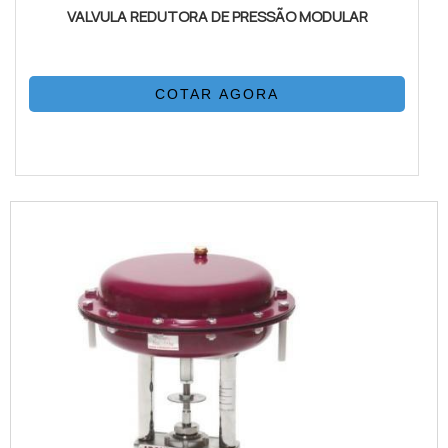
VALVULA REDUTORA DE PRESSÃO MODULAR
COTAR AGORA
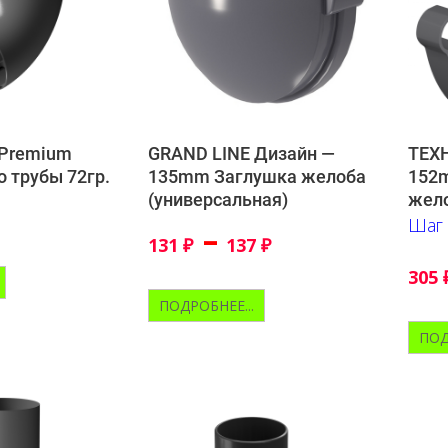
 Premium
ТЕХ
GRAND LINE Дизайн —
 трубы 72гр.
152
135mm Заглушка желоба
жел
(универсальная)
Шаг 
–
131
₽
137
₽
305
ПОДРОБНЕЕ...
ПОД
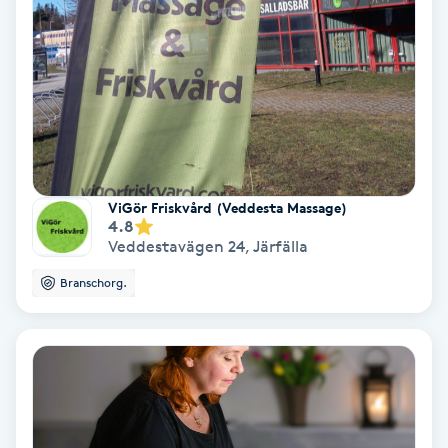
Fransförlängning Volym
Fransk manikyr
Fransrengöring
Frekvensterapi
ViGör Friskvård (Veddesta Massage)
4.8
Veddestavägen 24
,
Järfälla
Friskvård
Branschorg.
Friskvårdsmassage
Frisör
Funktionsanalys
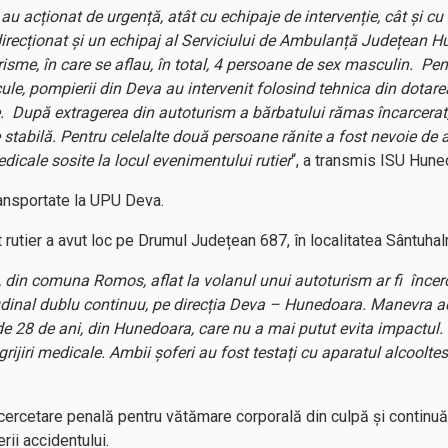
u acționat de urgență, atât cu echipaje de intervenție, cât și
 direcționat și un echipaj al Serviciului de Ambulanță Județean 
urisme, în care se aflau, în total, 4 persoane de sex masculin. P
cule, pompierii din Deva au intervenit folosind tehnica din dotare
 După extragerea din autoturism a bărbatului rămas încarcerat, s
re stabilă. Pentru celelalte două persoane rănite a fost nevoie de
dicale sosite la locul evenimentului rutier
“, a transmis ISU Hune
ransportate la UPU Deva.
ent rutier a avut loc pe Drumul Județean 687, în localitatea Sântuha
, din comuna Romos, aflat la volanul unui autoturism ar fi încer
udinal dublu continuu, pe direcția Deva – Hunedoara. Manevra ac
 28 de ani, din Hunedoara, care nu a mai putut evita impactul. Î
grijiri medicale. Ambii șoferi au fost testați cu aparatul alcooltes
cercetare penală pentru vătămare corporală din culpă și continuă v
rii accidentului.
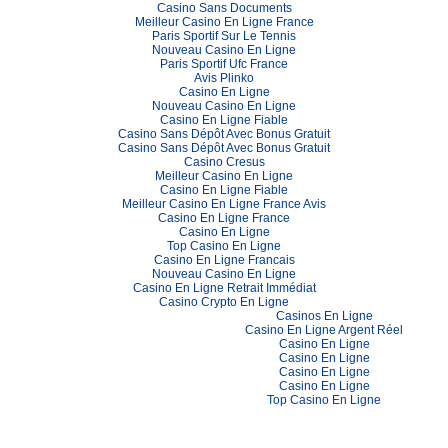
Casino Sans Documents
Meilleur Casino En Ligne France
Paris Sportif Sur Le Tennis
Nouveau Casino En Ligne
Paris Sportif Ufc France
Avis Plinko
Casino En Ligne
Nouveau Casino En Ligne
Casino En Ligne Fiable
Casino Sans Dépôt Avec Bonus Gratuit
Casino Sans Dépôt Avec Bonus Gratuit
Casino Cresus
Meilleur Casino En Ligne
Casino En Ligne Fiable
Meilleur Casino En Ligne France Avis
Casino En Ligne France
Casino En Ligne
Top Casino En Ligne
Casino En Ligne Francais
Nouveau Casino En Ligne
Casino En Ligne Retrait Immédiat
Casino Crypto En Ligne
Casinos En Ligne
Casino En Ligne Argent Réel
Casino En Ligne
Casino En Ligne
Casino En Ligne
Casino En Ligne
Top Casino En Ligne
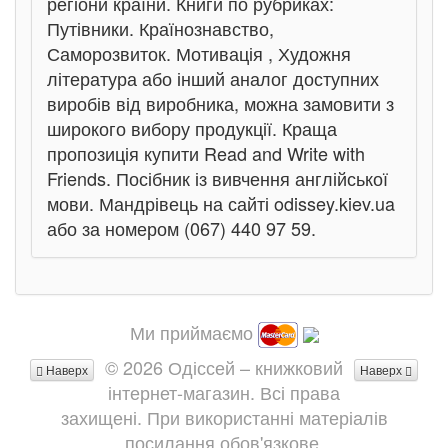
регіони країни. Книги по рубриках:
Путівники. Країнознавство,
Саморозвиток. Мотивація , Художня
література або інший аналог доступних
виробів від виробника, можна замовити з
широкого вибору продукції. Краща
пропозиція купити Read and Write with
Friends. Посібник із вивчення англійської
мови. Мандрівець на сайті odissey.kiev.ua
або за номером (067) 440 97 59.
Ми приймаємо
© 2026 Одіссей – книжковий
Наверх
Наверх
інтернет-магазин. Всі права
захищені. При використанні матеріалів
посилання обов'язкове.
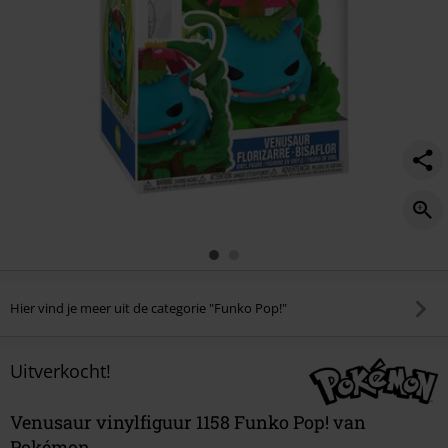
Hier vind je meer uit de categorie "Funko Pop!"
Uitverkocht!
Venusaur vinylfiguur 1158 Funko Pop! van
Pokémon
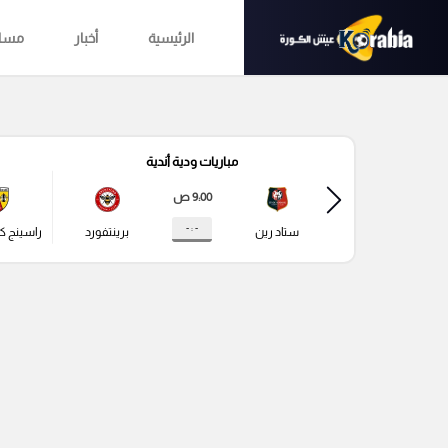
الرئيسية
أخبار
مساب
مباريات ودية أندية
9:00 ص
- : -
ستاد رين
برينتفورد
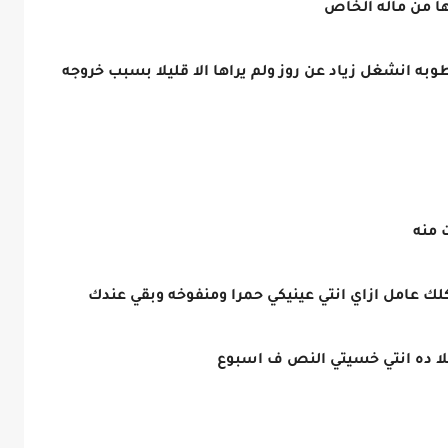
ها من ماله الخاص
وبه انشغل زياد عن روز ولم يراها الا قليلا بسبب خروجه
ت منه
ك عامل ازاي انتي عينيكي حمرا ومنفوخه وبقي عندك
ا ده انتي خسيتي النص ف اسبوع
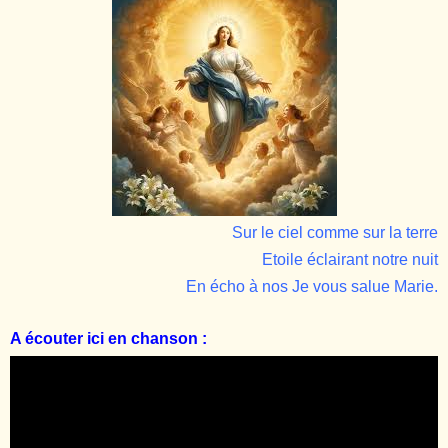
Sur le ciel comme sur la terre
Etoile éclairant notre nuit
En écho à nos Je vous salue Marie.
A écouter ici en chanson :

### Problem requirements
Lines to set down from above: the line with "u acționat de", the line with "ransportate la UPU Deva.", and every line between, each exactly as written.

### Result for this task
u acționat de urgență, atât cu echipaje de intervenție, cât și
 direcționat și un echipaj al Serviciului de Ambulanță Județean 
urisme, în care se aflau, în total, 4 persoane de sex masculin. P
cule, pompierii din Deva au intervenit folosind tehnica din dotare
 După extragerea din autoturism a bărbatului rămas încarcerat, s
re stabilă. Pentru celelalte două persoane rănite a fost nevoie de
dicale sosite la locul evenimentului rutier
“, a transmis ISU Hune
ransportate la UPU Deva.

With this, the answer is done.